Glamis looks to Francisco for growth

Two years of discussions have culminated in the proposed merger of Glamis Gold (GLG-T) and Francisco Gold (FGX-V), with Glamis President Kevin McArthur predicting that the new entity will rank as the premier intermediate producer of the yellow metal.

Under the binding offer, which has been endorsed by the boards of both companies, each Francisco share will be exchanged for 1.55 Glamis shares, plus one share in a new exploration company tentatively known as ExploreCo. Francisco will transfer some 300,000 hectares of recently staked grassroots exploration properties in Nicaragua to ExploreCo, along with $25 million in cash. ExploreCo will also hold a 2% net smelter return royalty on Francisco’s Guatemalan portfolio outside the Marlin project area.

Glamis will retain the right to acquire a 5% stake in ExploreCo through warrants exercisable for three years over prices of $1.50-$2 per share. Upon closing of the merger, Glamis will have 109.3 million shares outstanding.

“Not only have we realized a fair evaluation for Francisco but, after many years of patience and hard work, Francisco shareholders will get to participate in the development of El Sauzal into a world-class mine,” says Francisco President Randy Reifel. “We feel the merger is a fair and equitable transaction, and, as a result, management is recommending the arrangement to our shareholders.”

He adds: “We are anxious at the opportunity to look at Nicaragua and elsewhere for another potential world-class discovery.”

Reifel will keep his exploration team intact at ExploreCo.

Based on the 20-day weighted average share price of Glamis, the transaction values Francisco at $13.33, a 57% premium over its close the day prior to the announcement. Glamis has locked up the support of 14% of the outstanding shares. The deal remains subject to the approval of Francisco shareholders and regulatory authorities.

If Francisco terminates the deal as a result of a superior offer, Glamis is entitled to a break fee of $8.6 million.

Glamis will acquire the main assets of Francisco, including its wholly owned El Sauzal gold project in Mexico’s Chihuahua state and the promising Marlin gold-silver project in western Guatemala, plus cash to cover transaction costs.

“We expect El Sauzal to become Glamis’ next showcase mine, producing 170,000 ounces of gold for ten-plus years at cash costs below US$120 per oz.,” states McArthur.

El Sauzal contains a 1.8-million-oz. proven and probable oxide reserve grading 3.3 grams gold per tonne at a stripping ratio of 1.7-to-1. The project requires a capital investment of US$100 million, including sustaining capital, to construct a 5,000-tonne-per-day conventional mill.

Glamis is confident it can navigate the permitting issues of El Sauzal, as it has already operated a small mine in the area, which has since been reclaimed. “We are taking a conservative, disciplined approach to development of El Sauzal, with the first production planned for 2005,” says McArthur.

At the same time, he is enthusiastic about the potential of the Marlin project in Guatemala and intends to keep the drills turning. “This is a very exciting project with an existing 1-million-oz.-plus resource and a lot of upside,” McArthur says. “We’re anxious to expand resources and move the project into the development pipeline.”

Most of the 72 core holes (7,600 metres) that Francisco has drilled at Marlin since mid-2000 have targeted the Main zone, a near-surface deposit of gold-silver mineralization.
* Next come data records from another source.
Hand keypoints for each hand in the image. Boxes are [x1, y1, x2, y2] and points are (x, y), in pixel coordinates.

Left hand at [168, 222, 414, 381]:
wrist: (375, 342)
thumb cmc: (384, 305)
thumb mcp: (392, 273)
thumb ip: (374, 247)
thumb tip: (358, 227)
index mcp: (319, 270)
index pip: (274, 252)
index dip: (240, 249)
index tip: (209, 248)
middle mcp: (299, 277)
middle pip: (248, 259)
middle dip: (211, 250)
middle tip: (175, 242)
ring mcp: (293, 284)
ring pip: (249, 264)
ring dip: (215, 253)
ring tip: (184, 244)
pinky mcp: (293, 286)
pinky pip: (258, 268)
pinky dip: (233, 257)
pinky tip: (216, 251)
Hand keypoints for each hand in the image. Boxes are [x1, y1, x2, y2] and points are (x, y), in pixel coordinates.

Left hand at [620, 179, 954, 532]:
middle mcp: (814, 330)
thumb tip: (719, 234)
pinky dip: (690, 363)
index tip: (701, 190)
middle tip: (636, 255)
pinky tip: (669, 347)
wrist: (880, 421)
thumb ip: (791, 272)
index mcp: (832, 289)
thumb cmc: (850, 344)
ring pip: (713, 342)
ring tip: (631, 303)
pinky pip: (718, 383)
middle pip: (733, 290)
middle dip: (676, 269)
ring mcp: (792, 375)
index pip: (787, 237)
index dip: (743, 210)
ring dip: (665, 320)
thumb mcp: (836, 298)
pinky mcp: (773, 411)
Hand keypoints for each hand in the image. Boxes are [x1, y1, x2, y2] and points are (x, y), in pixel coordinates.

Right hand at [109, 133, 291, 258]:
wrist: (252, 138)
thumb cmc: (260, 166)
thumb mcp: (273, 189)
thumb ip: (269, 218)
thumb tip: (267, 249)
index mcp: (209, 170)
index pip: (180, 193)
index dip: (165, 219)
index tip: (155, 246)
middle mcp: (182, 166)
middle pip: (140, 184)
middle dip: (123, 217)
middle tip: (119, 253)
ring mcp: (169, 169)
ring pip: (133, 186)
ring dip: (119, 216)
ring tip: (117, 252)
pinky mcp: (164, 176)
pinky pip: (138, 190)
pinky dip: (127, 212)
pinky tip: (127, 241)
The zone measures 700 metres long and up to 225 metres wide, with an average thickness of 65 metres. It remains open to the south-southwest, where a coincident induced-polarization anomaly extends another 400 metres past the most southwesterly hole drilled to date. There are various untested targets at the Marlin project.

Reifel says the Main zone contains between 1 and 1.2 million oz. gold-equivalent averaging a grade of 2.5 grams, with potential for an additional 300,000-500,000 oz. The stripping ratio is about 1-to-1 or less. There is also a high-grade component that will serve as a starter pit and create a lot of value in the project’s early days.

Glamis achieved a record production from its three operations in 2001 for a total of 230,065 oz. at a cash cost of US$172 per oz. The company owns a 100% interest in the San Martin mine in Honduras, a 66.7% interest in the Marigold mine in Nevada, and 100% of the Rand mine in California. The Rand will be depleted a year from now; this year, production is forecast at 255,000 oz. at a similar cash cost.

Says McArthur: “The transaction is an important step in realizing Glamis’s goal of 500,000 ounces of annual gold production in the near term, while maintaining cash costs below US$150 per oz.”